Acetate is generally a regulator of body weight, it affects insulin sensitivity via effects on lipid and glucose homeostasis [33]. Locally in muscle, circulating acetate is used by the cells for ATP generation [34] and it even has some vasodilatory properties [35]. Due to the available prebiotics, not only the amounts of monitored homoacetogenic bacteria but also the corresponding metabolic pathways were increased in the intervention group. The change in acetic acid bacteria showed a positive correlation with the increase in skeletal muscle mass.

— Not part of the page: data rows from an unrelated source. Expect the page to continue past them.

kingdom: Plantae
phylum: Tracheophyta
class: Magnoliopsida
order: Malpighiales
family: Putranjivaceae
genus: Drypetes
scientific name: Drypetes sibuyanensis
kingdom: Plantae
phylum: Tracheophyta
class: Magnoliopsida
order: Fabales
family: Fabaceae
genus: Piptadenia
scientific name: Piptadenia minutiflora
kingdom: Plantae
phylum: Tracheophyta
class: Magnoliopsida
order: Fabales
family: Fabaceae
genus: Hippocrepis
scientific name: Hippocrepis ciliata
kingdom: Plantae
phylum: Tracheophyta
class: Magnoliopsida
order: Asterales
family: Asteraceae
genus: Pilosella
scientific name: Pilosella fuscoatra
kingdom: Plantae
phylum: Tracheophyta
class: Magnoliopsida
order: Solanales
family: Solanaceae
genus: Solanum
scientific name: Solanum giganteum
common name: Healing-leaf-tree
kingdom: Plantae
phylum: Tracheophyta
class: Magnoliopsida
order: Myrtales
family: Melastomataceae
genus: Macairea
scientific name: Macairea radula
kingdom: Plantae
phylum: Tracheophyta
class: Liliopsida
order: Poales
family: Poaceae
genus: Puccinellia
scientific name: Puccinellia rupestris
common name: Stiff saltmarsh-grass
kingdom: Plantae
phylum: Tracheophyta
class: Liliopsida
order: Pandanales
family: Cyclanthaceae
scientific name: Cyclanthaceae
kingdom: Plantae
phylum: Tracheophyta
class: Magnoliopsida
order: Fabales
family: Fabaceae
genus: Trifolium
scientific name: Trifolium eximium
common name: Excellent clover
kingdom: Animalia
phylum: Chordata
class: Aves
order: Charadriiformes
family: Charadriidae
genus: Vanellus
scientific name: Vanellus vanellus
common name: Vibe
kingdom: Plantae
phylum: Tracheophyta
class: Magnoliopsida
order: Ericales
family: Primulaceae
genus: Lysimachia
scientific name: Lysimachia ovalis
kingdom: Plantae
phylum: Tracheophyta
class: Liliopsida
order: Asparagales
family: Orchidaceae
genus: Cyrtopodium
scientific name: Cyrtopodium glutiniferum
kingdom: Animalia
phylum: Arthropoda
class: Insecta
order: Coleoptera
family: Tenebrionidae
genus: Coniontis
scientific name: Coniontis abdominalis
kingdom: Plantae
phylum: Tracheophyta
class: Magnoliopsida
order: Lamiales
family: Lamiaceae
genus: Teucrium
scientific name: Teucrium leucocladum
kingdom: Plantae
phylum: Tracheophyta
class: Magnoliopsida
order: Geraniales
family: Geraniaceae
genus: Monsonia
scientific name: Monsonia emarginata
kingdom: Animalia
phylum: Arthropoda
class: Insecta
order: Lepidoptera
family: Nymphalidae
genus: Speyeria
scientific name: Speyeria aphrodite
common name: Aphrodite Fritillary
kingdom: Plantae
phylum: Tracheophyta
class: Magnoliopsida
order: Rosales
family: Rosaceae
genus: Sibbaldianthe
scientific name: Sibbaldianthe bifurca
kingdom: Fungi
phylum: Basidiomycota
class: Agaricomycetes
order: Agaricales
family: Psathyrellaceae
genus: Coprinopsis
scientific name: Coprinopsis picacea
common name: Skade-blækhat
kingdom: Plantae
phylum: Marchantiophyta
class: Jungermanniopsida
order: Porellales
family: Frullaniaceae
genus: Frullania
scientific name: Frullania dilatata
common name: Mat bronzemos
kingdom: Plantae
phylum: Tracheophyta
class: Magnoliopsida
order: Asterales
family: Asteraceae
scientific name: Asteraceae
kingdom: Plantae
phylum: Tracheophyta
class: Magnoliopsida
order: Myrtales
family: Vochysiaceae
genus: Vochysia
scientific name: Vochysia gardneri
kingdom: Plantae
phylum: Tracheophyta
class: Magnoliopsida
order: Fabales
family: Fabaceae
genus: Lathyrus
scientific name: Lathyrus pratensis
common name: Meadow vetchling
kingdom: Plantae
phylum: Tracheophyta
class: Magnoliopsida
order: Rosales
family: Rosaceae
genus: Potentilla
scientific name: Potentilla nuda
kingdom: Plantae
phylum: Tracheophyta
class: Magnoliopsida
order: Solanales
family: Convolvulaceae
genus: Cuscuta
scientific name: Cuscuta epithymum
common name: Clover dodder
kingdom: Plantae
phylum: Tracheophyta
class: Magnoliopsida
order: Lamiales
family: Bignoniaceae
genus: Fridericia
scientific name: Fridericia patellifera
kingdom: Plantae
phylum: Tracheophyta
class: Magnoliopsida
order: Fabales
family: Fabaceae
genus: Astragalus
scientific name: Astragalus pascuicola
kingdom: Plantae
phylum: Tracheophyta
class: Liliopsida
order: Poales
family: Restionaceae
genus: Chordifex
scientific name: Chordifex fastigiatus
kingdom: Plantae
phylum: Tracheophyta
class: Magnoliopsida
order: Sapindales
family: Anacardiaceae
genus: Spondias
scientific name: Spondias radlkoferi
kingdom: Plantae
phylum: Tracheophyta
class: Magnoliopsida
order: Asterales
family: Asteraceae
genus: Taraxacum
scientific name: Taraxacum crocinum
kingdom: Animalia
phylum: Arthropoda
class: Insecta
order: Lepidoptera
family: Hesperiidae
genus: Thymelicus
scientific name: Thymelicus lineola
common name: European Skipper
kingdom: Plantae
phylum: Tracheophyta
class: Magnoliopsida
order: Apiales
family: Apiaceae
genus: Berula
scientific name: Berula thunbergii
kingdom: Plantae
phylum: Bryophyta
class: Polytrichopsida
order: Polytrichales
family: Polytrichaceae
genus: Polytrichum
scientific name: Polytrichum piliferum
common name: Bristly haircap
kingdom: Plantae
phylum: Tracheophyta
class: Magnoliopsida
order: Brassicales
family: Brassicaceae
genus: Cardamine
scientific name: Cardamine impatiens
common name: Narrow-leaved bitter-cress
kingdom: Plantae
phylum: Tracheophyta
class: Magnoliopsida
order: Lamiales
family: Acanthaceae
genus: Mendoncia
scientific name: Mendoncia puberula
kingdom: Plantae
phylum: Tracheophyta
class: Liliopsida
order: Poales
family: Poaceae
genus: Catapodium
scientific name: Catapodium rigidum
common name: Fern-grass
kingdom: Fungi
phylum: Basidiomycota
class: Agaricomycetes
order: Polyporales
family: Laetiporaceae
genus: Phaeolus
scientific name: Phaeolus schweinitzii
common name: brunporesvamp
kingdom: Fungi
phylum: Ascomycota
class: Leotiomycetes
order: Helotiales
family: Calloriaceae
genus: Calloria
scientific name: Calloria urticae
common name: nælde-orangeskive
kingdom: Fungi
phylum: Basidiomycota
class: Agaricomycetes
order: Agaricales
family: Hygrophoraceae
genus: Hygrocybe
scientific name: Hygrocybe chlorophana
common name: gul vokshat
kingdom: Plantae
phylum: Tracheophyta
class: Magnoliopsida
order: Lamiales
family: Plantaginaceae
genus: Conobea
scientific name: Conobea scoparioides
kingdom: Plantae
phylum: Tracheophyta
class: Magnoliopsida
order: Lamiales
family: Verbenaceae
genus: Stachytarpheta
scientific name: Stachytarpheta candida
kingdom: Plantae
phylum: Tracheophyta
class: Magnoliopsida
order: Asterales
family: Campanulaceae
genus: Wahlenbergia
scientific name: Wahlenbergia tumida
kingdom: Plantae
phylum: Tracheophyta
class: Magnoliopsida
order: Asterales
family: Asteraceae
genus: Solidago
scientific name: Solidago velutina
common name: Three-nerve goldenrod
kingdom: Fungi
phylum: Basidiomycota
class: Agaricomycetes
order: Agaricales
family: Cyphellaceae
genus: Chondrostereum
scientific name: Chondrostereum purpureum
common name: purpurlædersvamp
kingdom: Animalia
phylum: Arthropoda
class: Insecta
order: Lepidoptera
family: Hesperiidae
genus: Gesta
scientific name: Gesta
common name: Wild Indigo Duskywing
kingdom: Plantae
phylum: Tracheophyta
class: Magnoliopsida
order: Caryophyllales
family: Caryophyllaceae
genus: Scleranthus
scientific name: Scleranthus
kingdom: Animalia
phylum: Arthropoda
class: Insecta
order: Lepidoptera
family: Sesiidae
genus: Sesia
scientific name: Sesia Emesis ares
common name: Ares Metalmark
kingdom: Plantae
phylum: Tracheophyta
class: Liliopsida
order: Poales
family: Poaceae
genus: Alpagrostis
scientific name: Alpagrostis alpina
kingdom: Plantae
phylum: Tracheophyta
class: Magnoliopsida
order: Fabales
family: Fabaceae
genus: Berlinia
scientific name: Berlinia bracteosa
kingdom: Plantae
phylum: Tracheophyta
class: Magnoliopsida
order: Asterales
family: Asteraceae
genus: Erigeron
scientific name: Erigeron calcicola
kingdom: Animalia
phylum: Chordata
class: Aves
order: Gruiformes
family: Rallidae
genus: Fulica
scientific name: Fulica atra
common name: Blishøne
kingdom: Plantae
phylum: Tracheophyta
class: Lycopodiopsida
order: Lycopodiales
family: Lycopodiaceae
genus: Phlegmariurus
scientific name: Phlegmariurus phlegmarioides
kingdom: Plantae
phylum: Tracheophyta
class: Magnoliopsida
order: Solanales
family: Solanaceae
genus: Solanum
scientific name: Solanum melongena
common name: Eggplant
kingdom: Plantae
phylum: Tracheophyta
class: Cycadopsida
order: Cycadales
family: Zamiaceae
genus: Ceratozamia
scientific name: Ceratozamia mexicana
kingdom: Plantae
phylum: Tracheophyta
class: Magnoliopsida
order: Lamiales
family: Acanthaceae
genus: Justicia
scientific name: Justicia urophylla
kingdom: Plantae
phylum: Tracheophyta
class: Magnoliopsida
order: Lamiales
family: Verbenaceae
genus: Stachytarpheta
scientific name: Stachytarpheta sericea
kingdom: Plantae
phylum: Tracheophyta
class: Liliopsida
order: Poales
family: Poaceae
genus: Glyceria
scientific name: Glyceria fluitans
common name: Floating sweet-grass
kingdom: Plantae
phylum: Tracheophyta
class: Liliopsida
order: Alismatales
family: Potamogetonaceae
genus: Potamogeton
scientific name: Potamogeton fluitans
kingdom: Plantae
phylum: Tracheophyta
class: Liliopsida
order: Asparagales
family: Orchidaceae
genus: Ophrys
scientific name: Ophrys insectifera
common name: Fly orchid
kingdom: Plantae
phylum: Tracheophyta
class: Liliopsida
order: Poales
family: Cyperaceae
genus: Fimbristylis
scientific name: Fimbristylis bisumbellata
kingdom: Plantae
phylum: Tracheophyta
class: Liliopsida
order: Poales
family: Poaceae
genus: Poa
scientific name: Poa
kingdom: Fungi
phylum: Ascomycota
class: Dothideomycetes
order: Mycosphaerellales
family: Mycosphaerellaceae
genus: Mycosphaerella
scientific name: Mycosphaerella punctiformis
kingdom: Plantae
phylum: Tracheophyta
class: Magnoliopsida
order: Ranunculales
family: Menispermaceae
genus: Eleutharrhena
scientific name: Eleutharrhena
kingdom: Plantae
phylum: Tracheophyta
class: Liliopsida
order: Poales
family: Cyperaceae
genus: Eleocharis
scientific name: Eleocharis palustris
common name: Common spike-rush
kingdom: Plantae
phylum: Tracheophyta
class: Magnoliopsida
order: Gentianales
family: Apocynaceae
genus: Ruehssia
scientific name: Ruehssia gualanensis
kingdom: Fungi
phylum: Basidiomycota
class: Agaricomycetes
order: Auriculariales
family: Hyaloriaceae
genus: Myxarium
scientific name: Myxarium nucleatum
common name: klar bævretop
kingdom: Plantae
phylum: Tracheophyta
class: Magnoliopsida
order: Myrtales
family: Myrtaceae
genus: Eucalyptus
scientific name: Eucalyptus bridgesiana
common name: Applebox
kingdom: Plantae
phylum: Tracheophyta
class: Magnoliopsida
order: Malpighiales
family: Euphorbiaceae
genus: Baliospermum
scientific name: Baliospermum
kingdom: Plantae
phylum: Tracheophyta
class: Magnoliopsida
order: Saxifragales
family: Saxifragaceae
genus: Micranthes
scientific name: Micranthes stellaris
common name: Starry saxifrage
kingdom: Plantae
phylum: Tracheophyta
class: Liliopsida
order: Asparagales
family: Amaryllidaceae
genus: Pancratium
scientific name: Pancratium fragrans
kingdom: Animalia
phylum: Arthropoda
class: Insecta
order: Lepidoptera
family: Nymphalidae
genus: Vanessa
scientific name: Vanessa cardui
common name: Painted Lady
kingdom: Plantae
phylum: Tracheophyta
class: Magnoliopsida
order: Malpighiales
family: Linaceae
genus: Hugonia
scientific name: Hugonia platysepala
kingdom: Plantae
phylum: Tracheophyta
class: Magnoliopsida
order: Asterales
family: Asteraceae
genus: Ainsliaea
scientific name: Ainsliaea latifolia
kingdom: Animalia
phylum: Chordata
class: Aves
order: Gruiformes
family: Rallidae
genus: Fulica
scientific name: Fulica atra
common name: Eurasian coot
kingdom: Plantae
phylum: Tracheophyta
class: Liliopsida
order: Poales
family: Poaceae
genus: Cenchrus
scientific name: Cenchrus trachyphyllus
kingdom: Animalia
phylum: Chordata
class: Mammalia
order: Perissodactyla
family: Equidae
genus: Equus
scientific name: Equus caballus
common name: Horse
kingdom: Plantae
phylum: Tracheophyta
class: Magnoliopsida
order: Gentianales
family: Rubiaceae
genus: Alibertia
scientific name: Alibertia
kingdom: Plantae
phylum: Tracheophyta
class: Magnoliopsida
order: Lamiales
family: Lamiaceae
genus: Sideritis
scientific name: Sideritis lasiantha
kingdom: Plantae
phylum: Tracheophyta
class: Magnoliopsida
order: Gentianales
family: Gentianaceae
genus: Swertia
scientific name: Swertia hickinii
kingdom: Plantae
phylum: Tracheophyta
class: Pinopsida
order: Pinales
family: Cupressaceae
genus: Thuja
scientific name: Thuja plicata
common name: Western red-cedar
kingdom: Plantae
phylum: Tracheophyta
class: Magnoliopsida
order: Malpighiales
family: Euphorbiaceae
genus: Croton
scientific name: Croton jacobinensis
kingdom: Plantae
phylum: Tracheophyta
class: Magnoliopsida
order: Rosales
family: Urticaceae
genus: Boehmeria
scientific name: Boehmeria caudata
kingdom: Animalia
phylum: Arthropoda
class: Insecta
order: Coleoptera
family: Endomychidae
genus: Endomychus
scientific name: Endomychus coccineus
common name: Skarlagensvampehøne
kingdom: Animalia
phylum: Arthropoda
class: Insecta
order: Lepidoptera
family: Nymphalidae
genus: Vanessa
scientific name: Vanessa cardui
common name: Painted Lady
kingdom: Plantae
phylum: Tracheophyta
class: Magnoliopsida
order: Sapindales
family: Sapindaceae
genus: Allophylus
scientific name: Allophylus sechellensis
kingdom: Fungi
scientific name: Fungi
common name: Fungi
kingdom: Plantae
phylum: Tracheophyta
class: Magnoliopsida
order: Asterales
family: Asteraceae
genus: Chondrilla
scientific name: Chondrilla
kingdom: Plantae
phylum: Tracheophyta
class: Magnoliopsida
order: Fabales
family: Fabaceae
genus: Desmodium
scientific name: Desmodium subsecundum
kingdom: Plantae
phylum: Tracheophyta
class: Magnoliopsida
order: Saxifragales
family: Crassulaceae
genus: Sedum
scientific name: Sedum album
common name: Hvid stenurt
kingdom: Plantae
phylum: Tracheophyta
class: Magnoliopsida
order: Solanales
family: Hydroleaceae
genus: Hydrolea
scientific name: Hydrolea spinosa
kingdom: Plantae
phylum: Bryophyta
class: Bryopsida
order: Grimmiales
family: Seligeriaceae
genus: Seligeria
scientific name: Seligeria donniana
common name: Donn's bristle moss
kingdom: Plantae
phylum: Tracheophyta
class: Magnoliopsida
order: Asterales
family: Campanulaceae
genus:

According to the available literature, SCFA affect skeletal muscle mass more under conditions of metabolic stress or increased metabolic demand [36], which may be occurred in the case of players in their intense training period. The regulatory effect of SCFA on host homeostasis largely depends on their concentrations, but their proper ratio in the circulation may be even more important.

5. Conclusions

Vegan protein supplementation improved body weight in 19 players, but skeletal muscle mass increased significantly only in the intervention group. We hypothesize that due to the additional intake of prebiotics and probiotics, fermentation of SCFA by the gut microbiome was more efficient in the intervention group, which may have contributed to skeletal muscle development. The increased muscle metabolism could be supported by the elevated MCH and MCHC levels in the blood, which may improve the metabolic activities of muscle cells. The positions of the players (goalkeeper, wing, defender, center, shooter) showed no association with the level of muscle metabolism. Further studies with a larger number of participants are needed to gain a deeper understanding of the effects of protein and symbiotic supplements on muscle biosynthesis and overall homeostasis in elite athletes.

Abbreviations

Con	=	control group
Intervention	=	intervention group
MCH	=	mean corpuscular hemoglobin
MCHC	=	mean corpuscular hemoglobin concentration
SFCA	=	short chain fatty acid

Authors’ contributions

PF, RF, and ÁB contributed to the original idea, study design and the conception of the work. PF, RF supervised the study and performed measurements. EB performed metagenome sequencing, normalization of raw sequencing data, and statistical analysis of normalized data. PB performed the statistical analysis. PK, CO wrote the main manuscript text. PF, RF, ÁB, and PB revised and edited the manuscript. All authors approved the final version of the article.

Availability of data and materials

All data generated and analyzed during the current study are included in this published article [and its supplementary information file]. The dataset of metagenome sequencing generated during the current study are available in the BioProject repository (http://www.ncbi.nlm.nih.gov/bioproject/885840).

Acknowledgments

The authors thank the water polo coaches and athletes of the Ferencvárosi TC men’s water polo team.

Disclosure statement

No potential conflict of interest was reported by the author(s).

Supplementary material

Supplemental data for this article can be accessed online at https://doi.org/10.1080/15502783.2023.2297992

Additional information

Funding

This work was supported by Ministry for Innovation and Technology in Hungary, Grant Number: 2020-1.1.5-GYORSÍTÓSÁV-2021-00007.